- Your task
Count the lines in the material below that contain the string "first", treating uppercase and lowercase as different, and reply with only that number.

- Data under study
+ + + + + + +
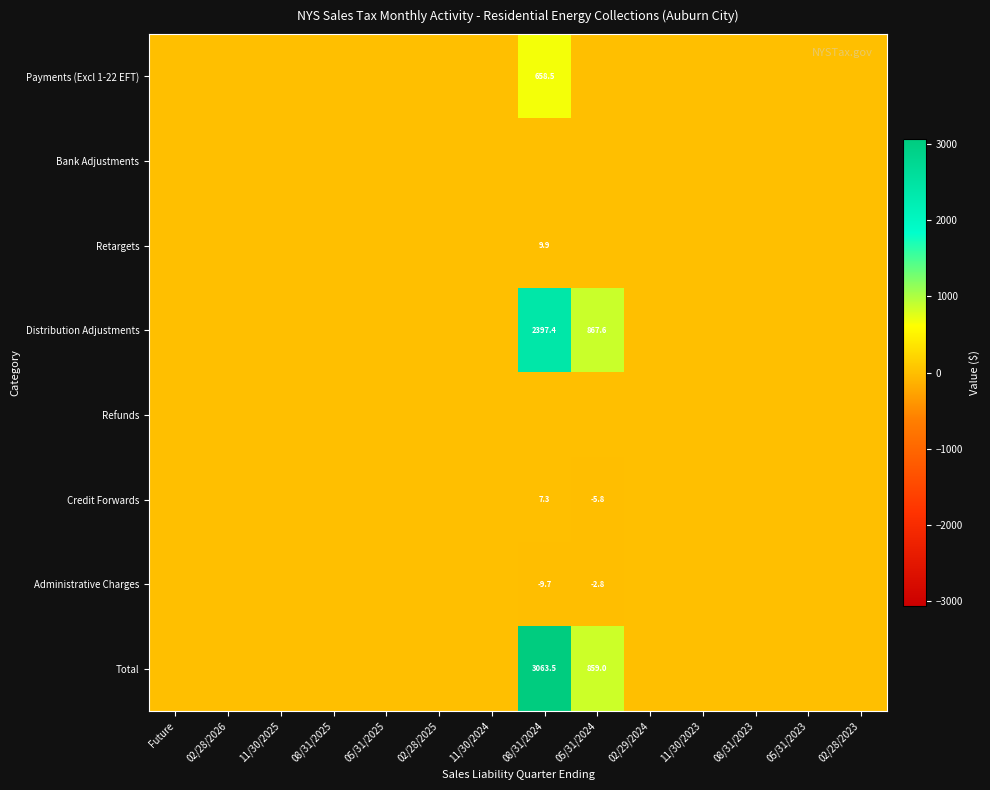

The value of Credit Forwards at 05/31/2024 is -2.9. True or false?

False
+ + + + + + +
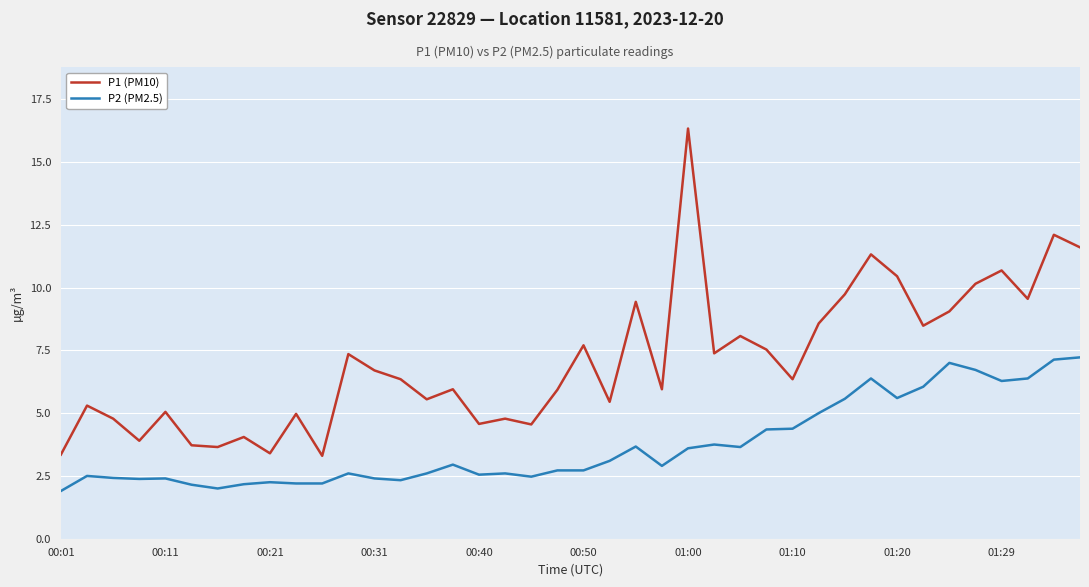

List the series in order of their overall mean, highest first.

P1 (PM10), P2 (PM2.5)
+ + + + + + +
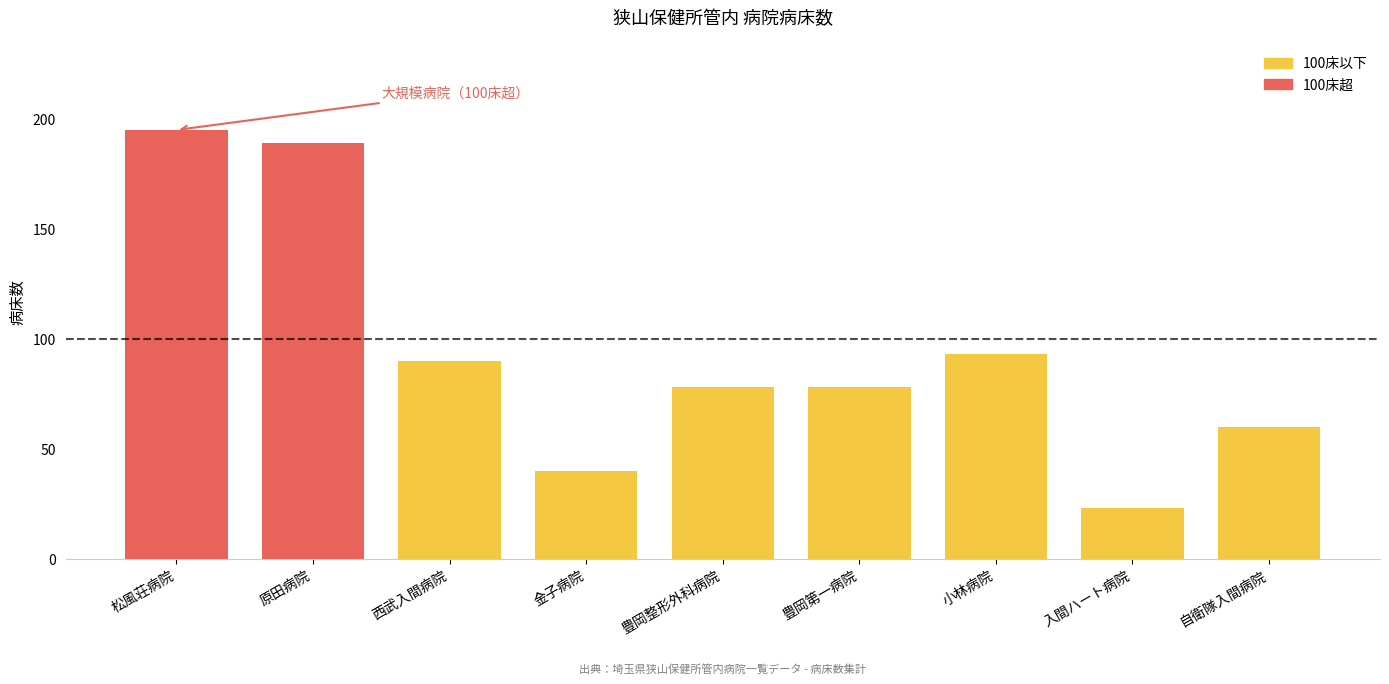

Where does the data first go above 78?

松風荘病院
+ + + + + + +
- Result for this task
2